Whenever an image turns up, omit it and return the remaining data exactly.

━━━ Supplied records

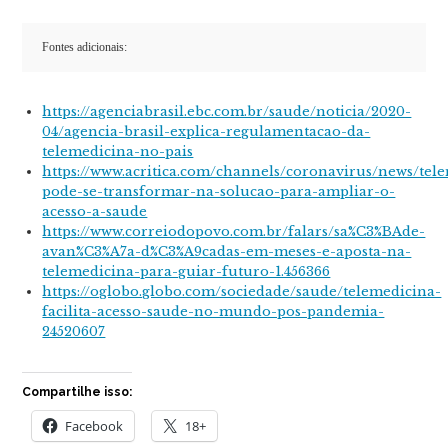
Fontes adicionais:
https://agenciabrasil.ebc.com.br/saude/noticia/2020-
04/agencia-brasil-explica-regulamentacao-da-
telemedicina-no-pais
https://www.acritica.com/channels/coronavirus/news/tel
pode-se-transformar-na-solucao-para-ampliar-o-
acesso-a-saude
https://www.correiodopovo.com.br/falars/sa%C3%BAde-
avan%C3%A7a-d%C3%A9cadas-em-meses-e-aposta-na-
telemedicina-para-guiar-futuro-1.456366
https://oglobo.globo.com/sociedade/saude/telemedicina-
facilita-acesso-saude-no-mundo-pos-pandemia-
24520607
Compartilhe isso:
Facebook
18+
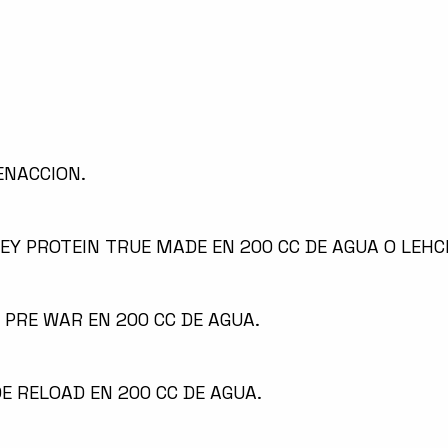
ENACCION.
HEY PROTEIN TRUE MADE EN 200 CC DE AGUA O LEH
 PRE WAR EN 200 CC DE AGUA.
E RELOAD EN 200 CC DE AGUA.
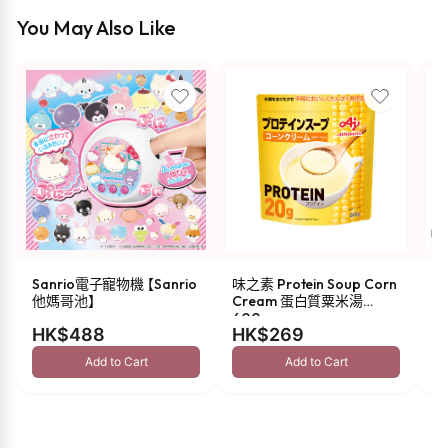
You May Also Like
Sanrio電子寵物機 【Sanrio
味之素 Protein Soup Corn
s
他媽哥池】
Cream 蛋白質粟米湯
油 
600g
HK$488
HK$269
H
Add to Cart
Add to Cart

━━━━━━

Written solution =>
Fontes adicionais:
https://agenciabrasil.ebc.com.br/saude/noticia/2020-
04/agencia-brasil-explica-regulamentacao-da-
telemedicina-no-pais
https://www.acritica.com/channels/coronavirus/news/tel
pode-se-transformar-na-solucao-para-ampliar-o-
acesso-a-saude
https://www.correiodopovo.com.br/falars/sa%C3%BAde-
avan%C3%A7a-d%C3%A9cadas-em-meses-e-aposta-na-
telemedicina-para-guiar-futuro-1.456366
https://oglobo.globo.com/sociedade/saude/telemedicina-
facilita-acesso-saude-no-mundo-pos-pandemia-
24520607
Compartilhe isso:
Facebook
18+
ENACCION.
HEY PROTEIN TRUE MADE EN 200 CC DE AGUA O LEH
 PRE WAR EN 200 CC DE AGUA.
E RELOAD EN 200 CC DE AGUA.
You May Also Like
Sanrio電子寵物機 【Sanrio
味之素 Protein Soup Corn
s
他媽哥池】
Cream 蛋白質粟米湯
油 
600g
HK$488
HK$269
H
Add to Cart
Add to Cart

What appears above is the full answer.